### Texte source
+===+

4- Ces découvertes sont souvent — toujours — des heurts douloureux. Il faut le savoir : apprendre, ça fait mal. Et les enseignants l'oublient trop souvent. La dimension affective de l'apprentissage est essentielle. La respecter n'est pas faire preuve de laxisme ou de soumission à je ne sais quel "Enfant-Roi", ce n'est que l'intelligence née de la connaissance du matériau ! Tout artisan connaît et respecte le fonctionnement des matériaux qu'il utilise. L'artisan de l'éducation est le seul à n'en tenir aucun compte : pour la plupart d'entre eux, l'enfant DOIT être attentif, écouter, prendre des notes, obéir... qu'il en ait envie ou non. Et, confondant autorité et sévérité aveugle, il contraint, menace et sanctionne, de façon totalement illégale, qui plus est. Rappelons en effet, qu'un enfant à l'école peut être sanctionné SEULEMENT pour des fautes morales ; jamais pour des erreurs ou des ignorances : il est à l'école pour qu'on l'aide à rectifier ce qu'il ignore ou n'a pas compris. Erreurs et ignorances sont NORMALES à l'école. Elles sont l'objet de notre travail et n'ont absolument rien de répréhensible.

+===+

### Extrait des données

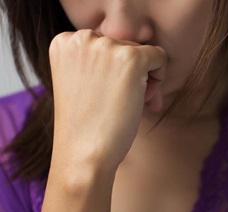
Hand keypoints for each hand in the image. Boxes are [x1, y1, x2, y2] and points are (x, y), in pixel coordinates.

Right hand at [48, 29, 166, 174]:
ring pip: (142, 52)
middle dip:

+===+

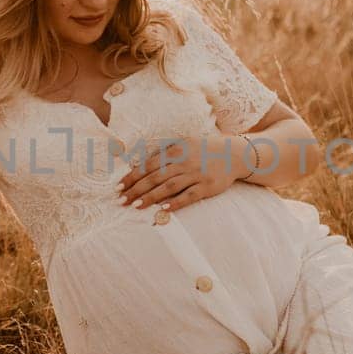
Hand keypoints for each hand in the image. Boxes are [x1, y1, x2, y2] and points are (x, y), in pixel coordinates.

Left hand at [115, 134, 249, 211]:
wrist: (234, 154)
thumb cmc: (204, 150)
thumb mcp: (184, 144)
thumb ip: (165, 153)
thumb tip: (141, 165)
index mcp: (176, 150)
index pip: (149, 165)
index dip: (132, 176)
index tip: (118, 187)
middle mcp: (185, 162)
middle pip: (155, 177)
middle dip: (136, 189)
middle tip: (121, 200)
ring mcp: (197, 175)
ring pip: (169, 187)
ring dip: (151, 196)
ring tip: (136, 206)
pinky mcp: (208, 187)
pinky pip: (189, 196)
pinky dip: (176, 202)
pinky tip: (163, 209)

+===+

### Consigne A
Indiquez si chacune des affirmations suivantes concorde avec le texte sur l'apprentissage, en répondant par oui ou par non et en citant les mots décisifs du texte. (i) Un enfant peut être sanctionné à l'école pour une erreur. (ii) Respecter la dimension affective de l'apprentissage revient à faire preuve de laxisme. (iii) Les erreurs et les ignorances sont normales à l'école.
### Consigne B
Rédigez la suite du texte sur l'apprentissage en partant de sa dernière phrase.

### Résultat A
(i) Non : « jamais pour des erreurs ou des ignorances ».
(ii) Non : « La respecter n'est pas faire preuve de laxisme ».
(iii) Oui : « Erreurs et ignorances sont NORMALES à l'école. »

### Résultat B
5- Tout cela implique évidemment que les situations de classe, ces recherches qu'on propose aux enfants, ces expériences, ces découvertes, ces problèmes à résoudre, se déroulent dans une ambiance ludique, tranquille et solidaire : ni compétition, ni hâte, ni stress, ni angoisse de ne pas trouver ou de se tromper, — et bien sûr, pas de notes ! Ce qui importe c'est que chacun cherche, s'enrichisse des idées des autres et aide ceux qui ont du mal à comprendre.

5- Quant aux valeurs de la Démocratie (préférons ce terme à celui de "république" un peu pollué, ces temps-ci) , aucun discours ne peut les transmettre : seul le vécu permet de les comprendre et de les intégrer dans sa propre vie. Tant que l'école sera monarchique, non démocratique comme elle l'est actuellement avec sa structure pyramidale et l'autoritarisme qui continue de s'y manifester, la transmission des valeurs en question ne se fera pas, en dépit de tous les cours de morale qu'on pourra faire.

Les pédagogues, dont je suis, sont donc — on le voit — bien convaincus que les enfants ont beaucoup à apprendre des enseignants, et que leur tâche est bien de "transmettre". Mais au lieu d'interpréter ce verbe comme l'action de jeter des bouteilles à la mer que seuls les nantis pourront pêcher, il convient de voir cette transmission de façon plus intelligente, plus efficace, plus démocratique, qui ne s'effectue pas en dégorgeant des savoirs sur la tête des élèves, mais en mettant ces derniers en situation de les construire, pour se les ajouter et se construire eux-mêmes.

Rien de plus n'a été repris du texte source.